In practice, the bootstrap method uses resampling with replacement of the daily strategy returns to generate numerous random test statistics used to approximate a sampling distribution.
The Monte Carlo permutation method achieves the same result by decoupling and permuting the position direction (ie. long or short) with the daily instrument returns.
Using the statistical inference covered in earlier chapters, one can decide whether results found in the back-test are statistically significant or the product of random chance.
These two methods are the main take-away from the book, as they are valuable to identify the degree of randomness in a back-tested rule. This should probably be part of a standard trading system research methodology and I will cover these two methods in more detail in later posts.
On Data Mining
The methods above only deal with one rule/back-test. However, we rarely test the one rule in isolation: most back-testing would test multiple parameter values, rules and combinations to try and identify the best performing ones: this is data mining.
It is however wrong to expect future performance of the best performing systems to keep in line with past, back-tested results. The best performing systems might have intrinsic value, but some of their over-performance is due to random variations. If you run 1,000 different rules with no predictive power, all of them will contain some random chance producing a variable departure from the zero-mean. The “most lucky” rule will be furthest away on the right-hand side of the zero-mean (and therefore picked up by the data miner), despite having no intrinsic value.
Data mining introduces a bias, which overstates the value of the “best” rule compared to expected random variations. The data mining bias is linked to several factors:
- Increases with the number of rules back-tested
- Decreases with sample size used in back-testing.
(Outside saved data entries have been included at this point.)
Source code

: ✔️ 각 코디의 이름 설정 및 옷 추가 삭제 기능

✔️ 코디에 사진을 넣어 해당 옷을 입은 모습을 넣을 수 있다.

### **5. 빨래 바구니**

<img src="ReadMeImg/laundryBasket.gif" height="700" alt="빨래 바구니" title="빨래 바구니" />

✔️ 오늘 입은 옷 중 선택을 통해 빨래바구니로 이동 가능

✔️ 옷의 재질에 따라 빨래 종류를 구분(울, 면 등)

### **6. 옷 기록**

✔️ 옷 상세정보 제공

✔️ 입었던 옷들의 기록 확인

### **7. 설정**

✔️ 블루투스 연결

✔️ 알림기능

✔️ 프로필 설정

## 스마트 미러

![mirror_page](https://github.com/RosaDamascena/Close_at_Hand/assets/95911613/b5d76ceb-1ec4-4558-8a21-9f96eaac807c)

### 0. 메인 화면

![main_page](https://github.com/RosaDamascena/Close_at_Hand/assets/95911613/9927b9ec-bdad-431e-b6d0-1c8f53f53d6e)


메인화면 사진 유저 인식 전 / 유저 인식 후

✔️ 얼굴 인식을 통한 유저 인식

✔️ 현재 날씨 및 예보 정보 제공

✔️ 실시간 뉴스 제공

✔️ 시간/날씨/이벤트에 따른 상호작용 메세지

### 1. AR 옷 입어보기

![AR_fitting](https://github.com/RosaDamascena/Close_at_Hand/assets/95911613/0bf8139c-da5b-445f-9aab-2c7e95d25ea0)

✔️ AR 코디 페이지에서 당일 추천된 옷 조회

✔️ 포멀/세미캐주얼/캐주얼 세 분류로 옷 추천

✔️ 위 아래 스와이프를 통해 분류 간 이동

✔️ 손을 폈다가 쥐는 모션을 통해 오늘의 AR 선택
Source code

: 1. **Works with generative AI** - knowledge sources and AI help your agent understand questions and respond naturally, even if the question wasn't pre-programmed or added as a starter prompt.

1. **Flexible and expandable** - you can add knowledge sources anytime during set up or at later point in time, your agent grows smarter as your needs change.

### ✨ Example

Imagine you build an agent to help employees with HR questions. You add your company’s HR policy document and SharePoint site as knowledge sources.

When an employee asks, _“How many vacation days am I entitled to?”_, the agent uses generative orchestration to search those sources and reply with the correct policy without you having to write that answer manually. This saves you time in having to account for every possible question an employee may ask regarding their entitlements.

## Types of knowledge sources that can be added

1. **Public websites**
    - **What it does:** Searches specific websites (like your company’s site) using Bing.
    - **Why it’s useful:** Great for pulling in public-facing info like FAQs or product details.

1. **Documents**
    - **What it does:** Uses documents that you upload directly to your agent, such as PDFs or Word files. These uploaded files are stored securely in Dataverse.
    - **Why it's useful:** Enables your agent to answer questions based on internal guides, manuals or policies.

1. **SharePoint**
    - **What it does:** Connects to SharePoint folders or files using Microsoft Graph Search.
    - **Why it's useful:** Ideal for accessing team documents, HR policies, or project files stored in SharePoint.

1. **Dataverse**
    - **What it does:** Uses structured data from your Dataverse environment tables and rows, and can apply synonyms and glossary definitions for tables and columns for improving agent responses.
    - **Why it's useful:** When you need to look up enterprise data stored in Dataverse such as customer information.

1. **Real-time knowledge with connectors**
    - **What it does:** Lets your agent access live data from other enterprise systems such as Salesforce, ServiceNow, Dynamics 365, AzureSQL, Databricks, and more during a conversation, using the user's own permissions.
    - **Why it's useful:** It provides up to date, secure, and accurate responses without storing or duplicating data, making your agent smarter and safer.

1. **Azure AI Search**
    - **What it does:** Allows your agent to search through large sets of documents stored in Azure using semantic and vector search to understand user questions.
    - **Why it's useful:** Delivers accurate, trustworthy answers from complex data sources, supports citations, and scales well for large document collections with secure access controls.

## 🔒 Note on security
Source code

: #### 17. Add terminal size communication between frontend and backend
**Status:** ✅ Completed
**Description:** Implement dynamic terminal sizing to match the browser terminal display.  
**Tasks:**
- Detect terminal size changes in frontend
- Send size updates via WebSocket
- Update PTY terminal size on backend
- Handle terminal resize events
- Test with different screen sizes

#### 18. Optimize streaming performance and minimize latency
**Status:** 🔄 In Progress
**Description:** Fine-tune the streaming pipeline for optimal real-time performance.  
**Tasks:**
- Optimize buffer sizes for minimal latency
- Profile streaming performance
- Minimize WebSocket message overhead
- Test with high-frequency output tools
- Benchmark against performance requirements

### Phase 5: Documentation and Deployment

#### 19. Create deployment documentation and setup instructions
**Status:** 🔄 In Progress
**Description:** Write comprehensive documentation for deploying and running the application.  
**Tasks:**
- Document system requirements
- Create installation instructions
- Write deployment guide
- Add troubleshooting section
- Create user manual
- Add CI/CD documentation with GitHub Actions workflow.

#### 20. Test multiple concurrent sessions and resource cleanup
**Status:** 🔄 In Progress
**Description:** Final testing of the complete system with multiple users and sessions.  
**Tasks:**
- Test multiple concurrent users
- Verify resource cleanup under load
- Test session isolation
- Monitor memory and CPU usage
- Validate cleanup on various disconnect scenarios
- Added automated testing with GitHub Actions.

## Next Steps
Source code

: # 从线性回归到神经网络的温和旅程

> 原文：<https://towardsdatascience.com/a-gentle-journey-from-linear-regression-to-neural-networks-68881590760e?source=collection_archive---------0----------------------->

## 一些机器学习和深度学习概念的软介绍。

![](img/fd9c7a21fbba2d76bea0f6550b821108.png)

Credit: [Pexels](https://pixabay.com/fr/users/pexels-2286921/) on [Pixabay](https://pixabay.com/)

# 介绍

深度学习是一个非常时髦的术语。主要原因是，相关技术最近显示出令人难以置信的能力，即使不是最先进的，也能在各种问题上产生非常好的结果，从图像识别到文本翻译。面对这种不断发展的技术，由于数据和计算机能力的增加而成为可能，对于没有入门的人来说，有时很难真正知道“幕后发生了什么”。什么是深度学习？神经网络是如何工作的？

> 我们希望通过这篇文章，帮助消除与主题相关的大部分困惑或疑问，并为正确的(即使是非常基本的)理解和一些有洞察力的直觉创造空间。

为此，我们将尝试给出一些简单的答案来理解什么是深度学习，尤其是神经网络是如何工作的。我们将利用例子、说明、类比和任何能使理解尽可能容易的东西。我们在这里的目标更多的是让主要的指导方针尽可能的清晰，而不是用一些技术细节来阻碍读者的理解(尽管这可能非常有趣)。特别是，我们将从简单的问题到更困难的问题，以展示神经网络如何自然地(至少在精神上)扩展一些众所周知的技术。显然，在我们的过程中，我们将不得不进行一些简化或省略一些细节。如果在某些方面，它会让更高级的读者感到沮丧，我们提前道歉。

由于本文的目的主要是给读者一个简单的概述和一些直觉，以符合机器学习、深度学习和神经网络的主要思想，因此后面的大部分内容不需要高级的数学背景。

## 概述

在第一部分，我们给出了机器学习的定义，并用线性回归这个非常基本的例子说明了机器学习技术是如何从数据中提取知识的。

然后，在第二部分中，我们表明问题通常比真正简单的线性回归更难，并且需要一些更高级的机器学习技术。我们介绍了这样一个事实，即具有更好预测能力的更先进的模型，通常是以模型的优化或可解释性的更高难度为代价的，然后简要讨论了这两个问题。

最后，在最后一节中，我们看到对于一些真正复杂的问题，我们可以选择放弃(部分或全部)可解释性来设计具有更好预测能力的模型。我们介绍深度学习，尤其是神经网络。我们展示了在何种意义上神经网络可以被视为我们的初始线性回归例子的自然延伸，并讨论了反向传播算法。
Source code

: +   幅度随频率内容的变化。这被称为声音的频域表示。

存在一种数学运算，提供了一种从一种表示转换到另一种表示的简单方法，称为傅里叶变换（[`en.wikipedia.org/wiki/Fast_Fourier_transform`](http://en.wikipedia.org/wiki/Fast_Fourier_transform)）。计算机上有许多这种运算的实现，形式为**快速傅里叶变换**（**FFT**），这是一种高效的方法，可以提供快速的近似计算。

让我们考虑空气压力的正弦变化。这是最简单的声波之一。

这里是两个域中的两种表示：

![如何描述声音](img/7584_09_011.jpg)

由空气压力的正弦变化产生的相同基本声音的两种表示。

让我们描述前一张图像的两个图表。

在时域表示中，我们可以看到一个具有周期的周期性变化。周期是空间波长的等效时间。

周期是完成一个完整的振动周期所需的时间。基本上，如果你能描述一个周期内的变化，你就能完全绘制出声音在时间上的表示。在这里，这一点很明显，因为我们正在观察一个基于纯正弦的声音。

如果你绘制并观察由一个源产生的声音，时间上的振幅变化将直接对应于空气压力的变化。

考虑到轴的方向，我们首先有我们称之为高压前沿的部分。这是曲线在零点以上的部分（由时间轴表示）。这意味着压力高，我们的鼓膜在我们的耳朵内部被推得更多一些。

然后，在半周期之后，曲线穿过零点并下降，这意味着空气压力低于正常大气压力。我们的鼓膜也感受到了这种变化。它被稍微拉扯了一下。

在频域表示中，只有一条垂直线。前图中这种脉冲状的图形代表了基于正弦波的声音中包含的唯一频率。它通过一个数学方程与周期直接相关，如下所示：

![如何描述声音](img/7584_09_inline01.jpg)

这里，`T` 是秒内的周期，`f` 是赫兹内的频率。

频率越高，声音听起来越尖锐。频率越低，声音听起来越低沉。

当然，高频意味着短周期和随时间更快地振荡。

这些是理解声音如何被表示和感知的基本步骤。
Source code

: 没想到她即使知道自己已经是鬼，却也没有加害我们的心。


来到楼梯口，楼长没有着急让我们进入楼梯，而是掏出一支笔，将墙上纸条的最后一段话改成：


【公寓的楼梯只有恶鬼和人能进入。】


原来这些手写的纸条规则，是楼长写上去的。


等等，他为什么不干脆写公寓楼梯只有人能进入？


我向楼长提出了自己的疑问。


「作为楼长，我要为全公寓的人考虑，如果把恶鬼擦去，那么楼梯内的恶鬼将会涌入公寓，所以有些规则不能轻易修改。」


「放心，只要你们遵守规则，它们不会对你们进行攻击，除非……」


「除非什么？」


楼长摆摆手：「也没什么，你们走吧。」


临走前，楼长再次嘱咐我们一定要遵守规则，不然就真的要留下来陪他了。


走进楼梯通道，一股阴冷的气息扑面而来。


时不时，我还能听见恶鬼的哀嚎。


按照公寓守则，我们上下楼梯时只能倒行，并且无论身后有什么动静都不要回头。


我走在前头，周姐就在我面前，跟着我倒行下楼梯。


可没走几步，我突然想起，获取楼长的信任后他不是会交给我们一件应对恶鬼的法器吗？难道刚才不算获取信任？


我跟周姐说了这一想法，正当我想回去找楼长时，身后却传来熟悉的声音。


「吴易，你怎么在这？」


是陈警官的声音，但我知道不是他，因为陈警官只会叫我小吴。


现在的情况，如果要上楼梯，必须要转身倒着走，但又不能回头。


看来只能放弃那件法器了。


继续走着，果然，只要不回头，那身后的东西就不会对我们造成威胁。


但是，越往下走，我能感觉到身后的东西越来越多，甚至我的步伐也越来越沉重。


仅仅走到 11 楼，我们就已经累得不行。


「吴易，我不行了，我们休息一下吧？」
- Decreases with the correlation of back-tested rules results.
- Increases with the frequency of outliers in the back-test sample.
- Decreases with the variation in back-tested returns among rules considered.
This is illustrated with examples and charts. The rest of the chapter concentrate on methods to reduce/correct for the data mining bias and adapts the bootstrap method (using White’s reality check) and Monte Carlo permutation to be used in “data mining” mode (instead of single rule testing).
In conclusion, data mining is a valid method to discover the best rule(s) but the researcher should ensure that the results are statistically significant to avoid the risk of discovering “most lucky” rules.
A Tour of the EMH and Application of Methods
The following chapter deals with the Efficient Market Hypothesis, which takes a bit of a beating by the author. The main point is that both from an empirical and theoretical point of view, the EMH contains flaws, which supports the idea of succesful TA.
The last part of the book presents a diverse set of rules and parameters (6,402 combinations) and attempts to test for their statistical significance. The rules are fairly simple and the results do not highlight significant predictive power in any rule.
This book is a very interesting read, on the long side, with 450+ pages. Even though I enjoyed it throughout, I was sometimes finding myself hoping for the author not to expand so much on some introductory topics (the history and philosophy of science is quite interesting but could well be skim-read to get to the “juicier” parts quicker). If you’re in a rush I’d advise to concentrate on chapters 4, 5 and 6 where the actual bootstrap and Monte Carlo methods get presented and discussed, and the discussion on data mining bias is interesting and very relevant. For a reader new to these concepts, the initial chapters would provide a comprehensive introduction of the foundational concepts of scientific reasoning and statistical analysis before putting them all together in application.
For more info, some of the reviews on amazon are quite insightful (mostly positive – although the book’s got its share of 1-star reviews). There is also a companion website to the book with more info and detailed results of the tests performed in the last part of the book.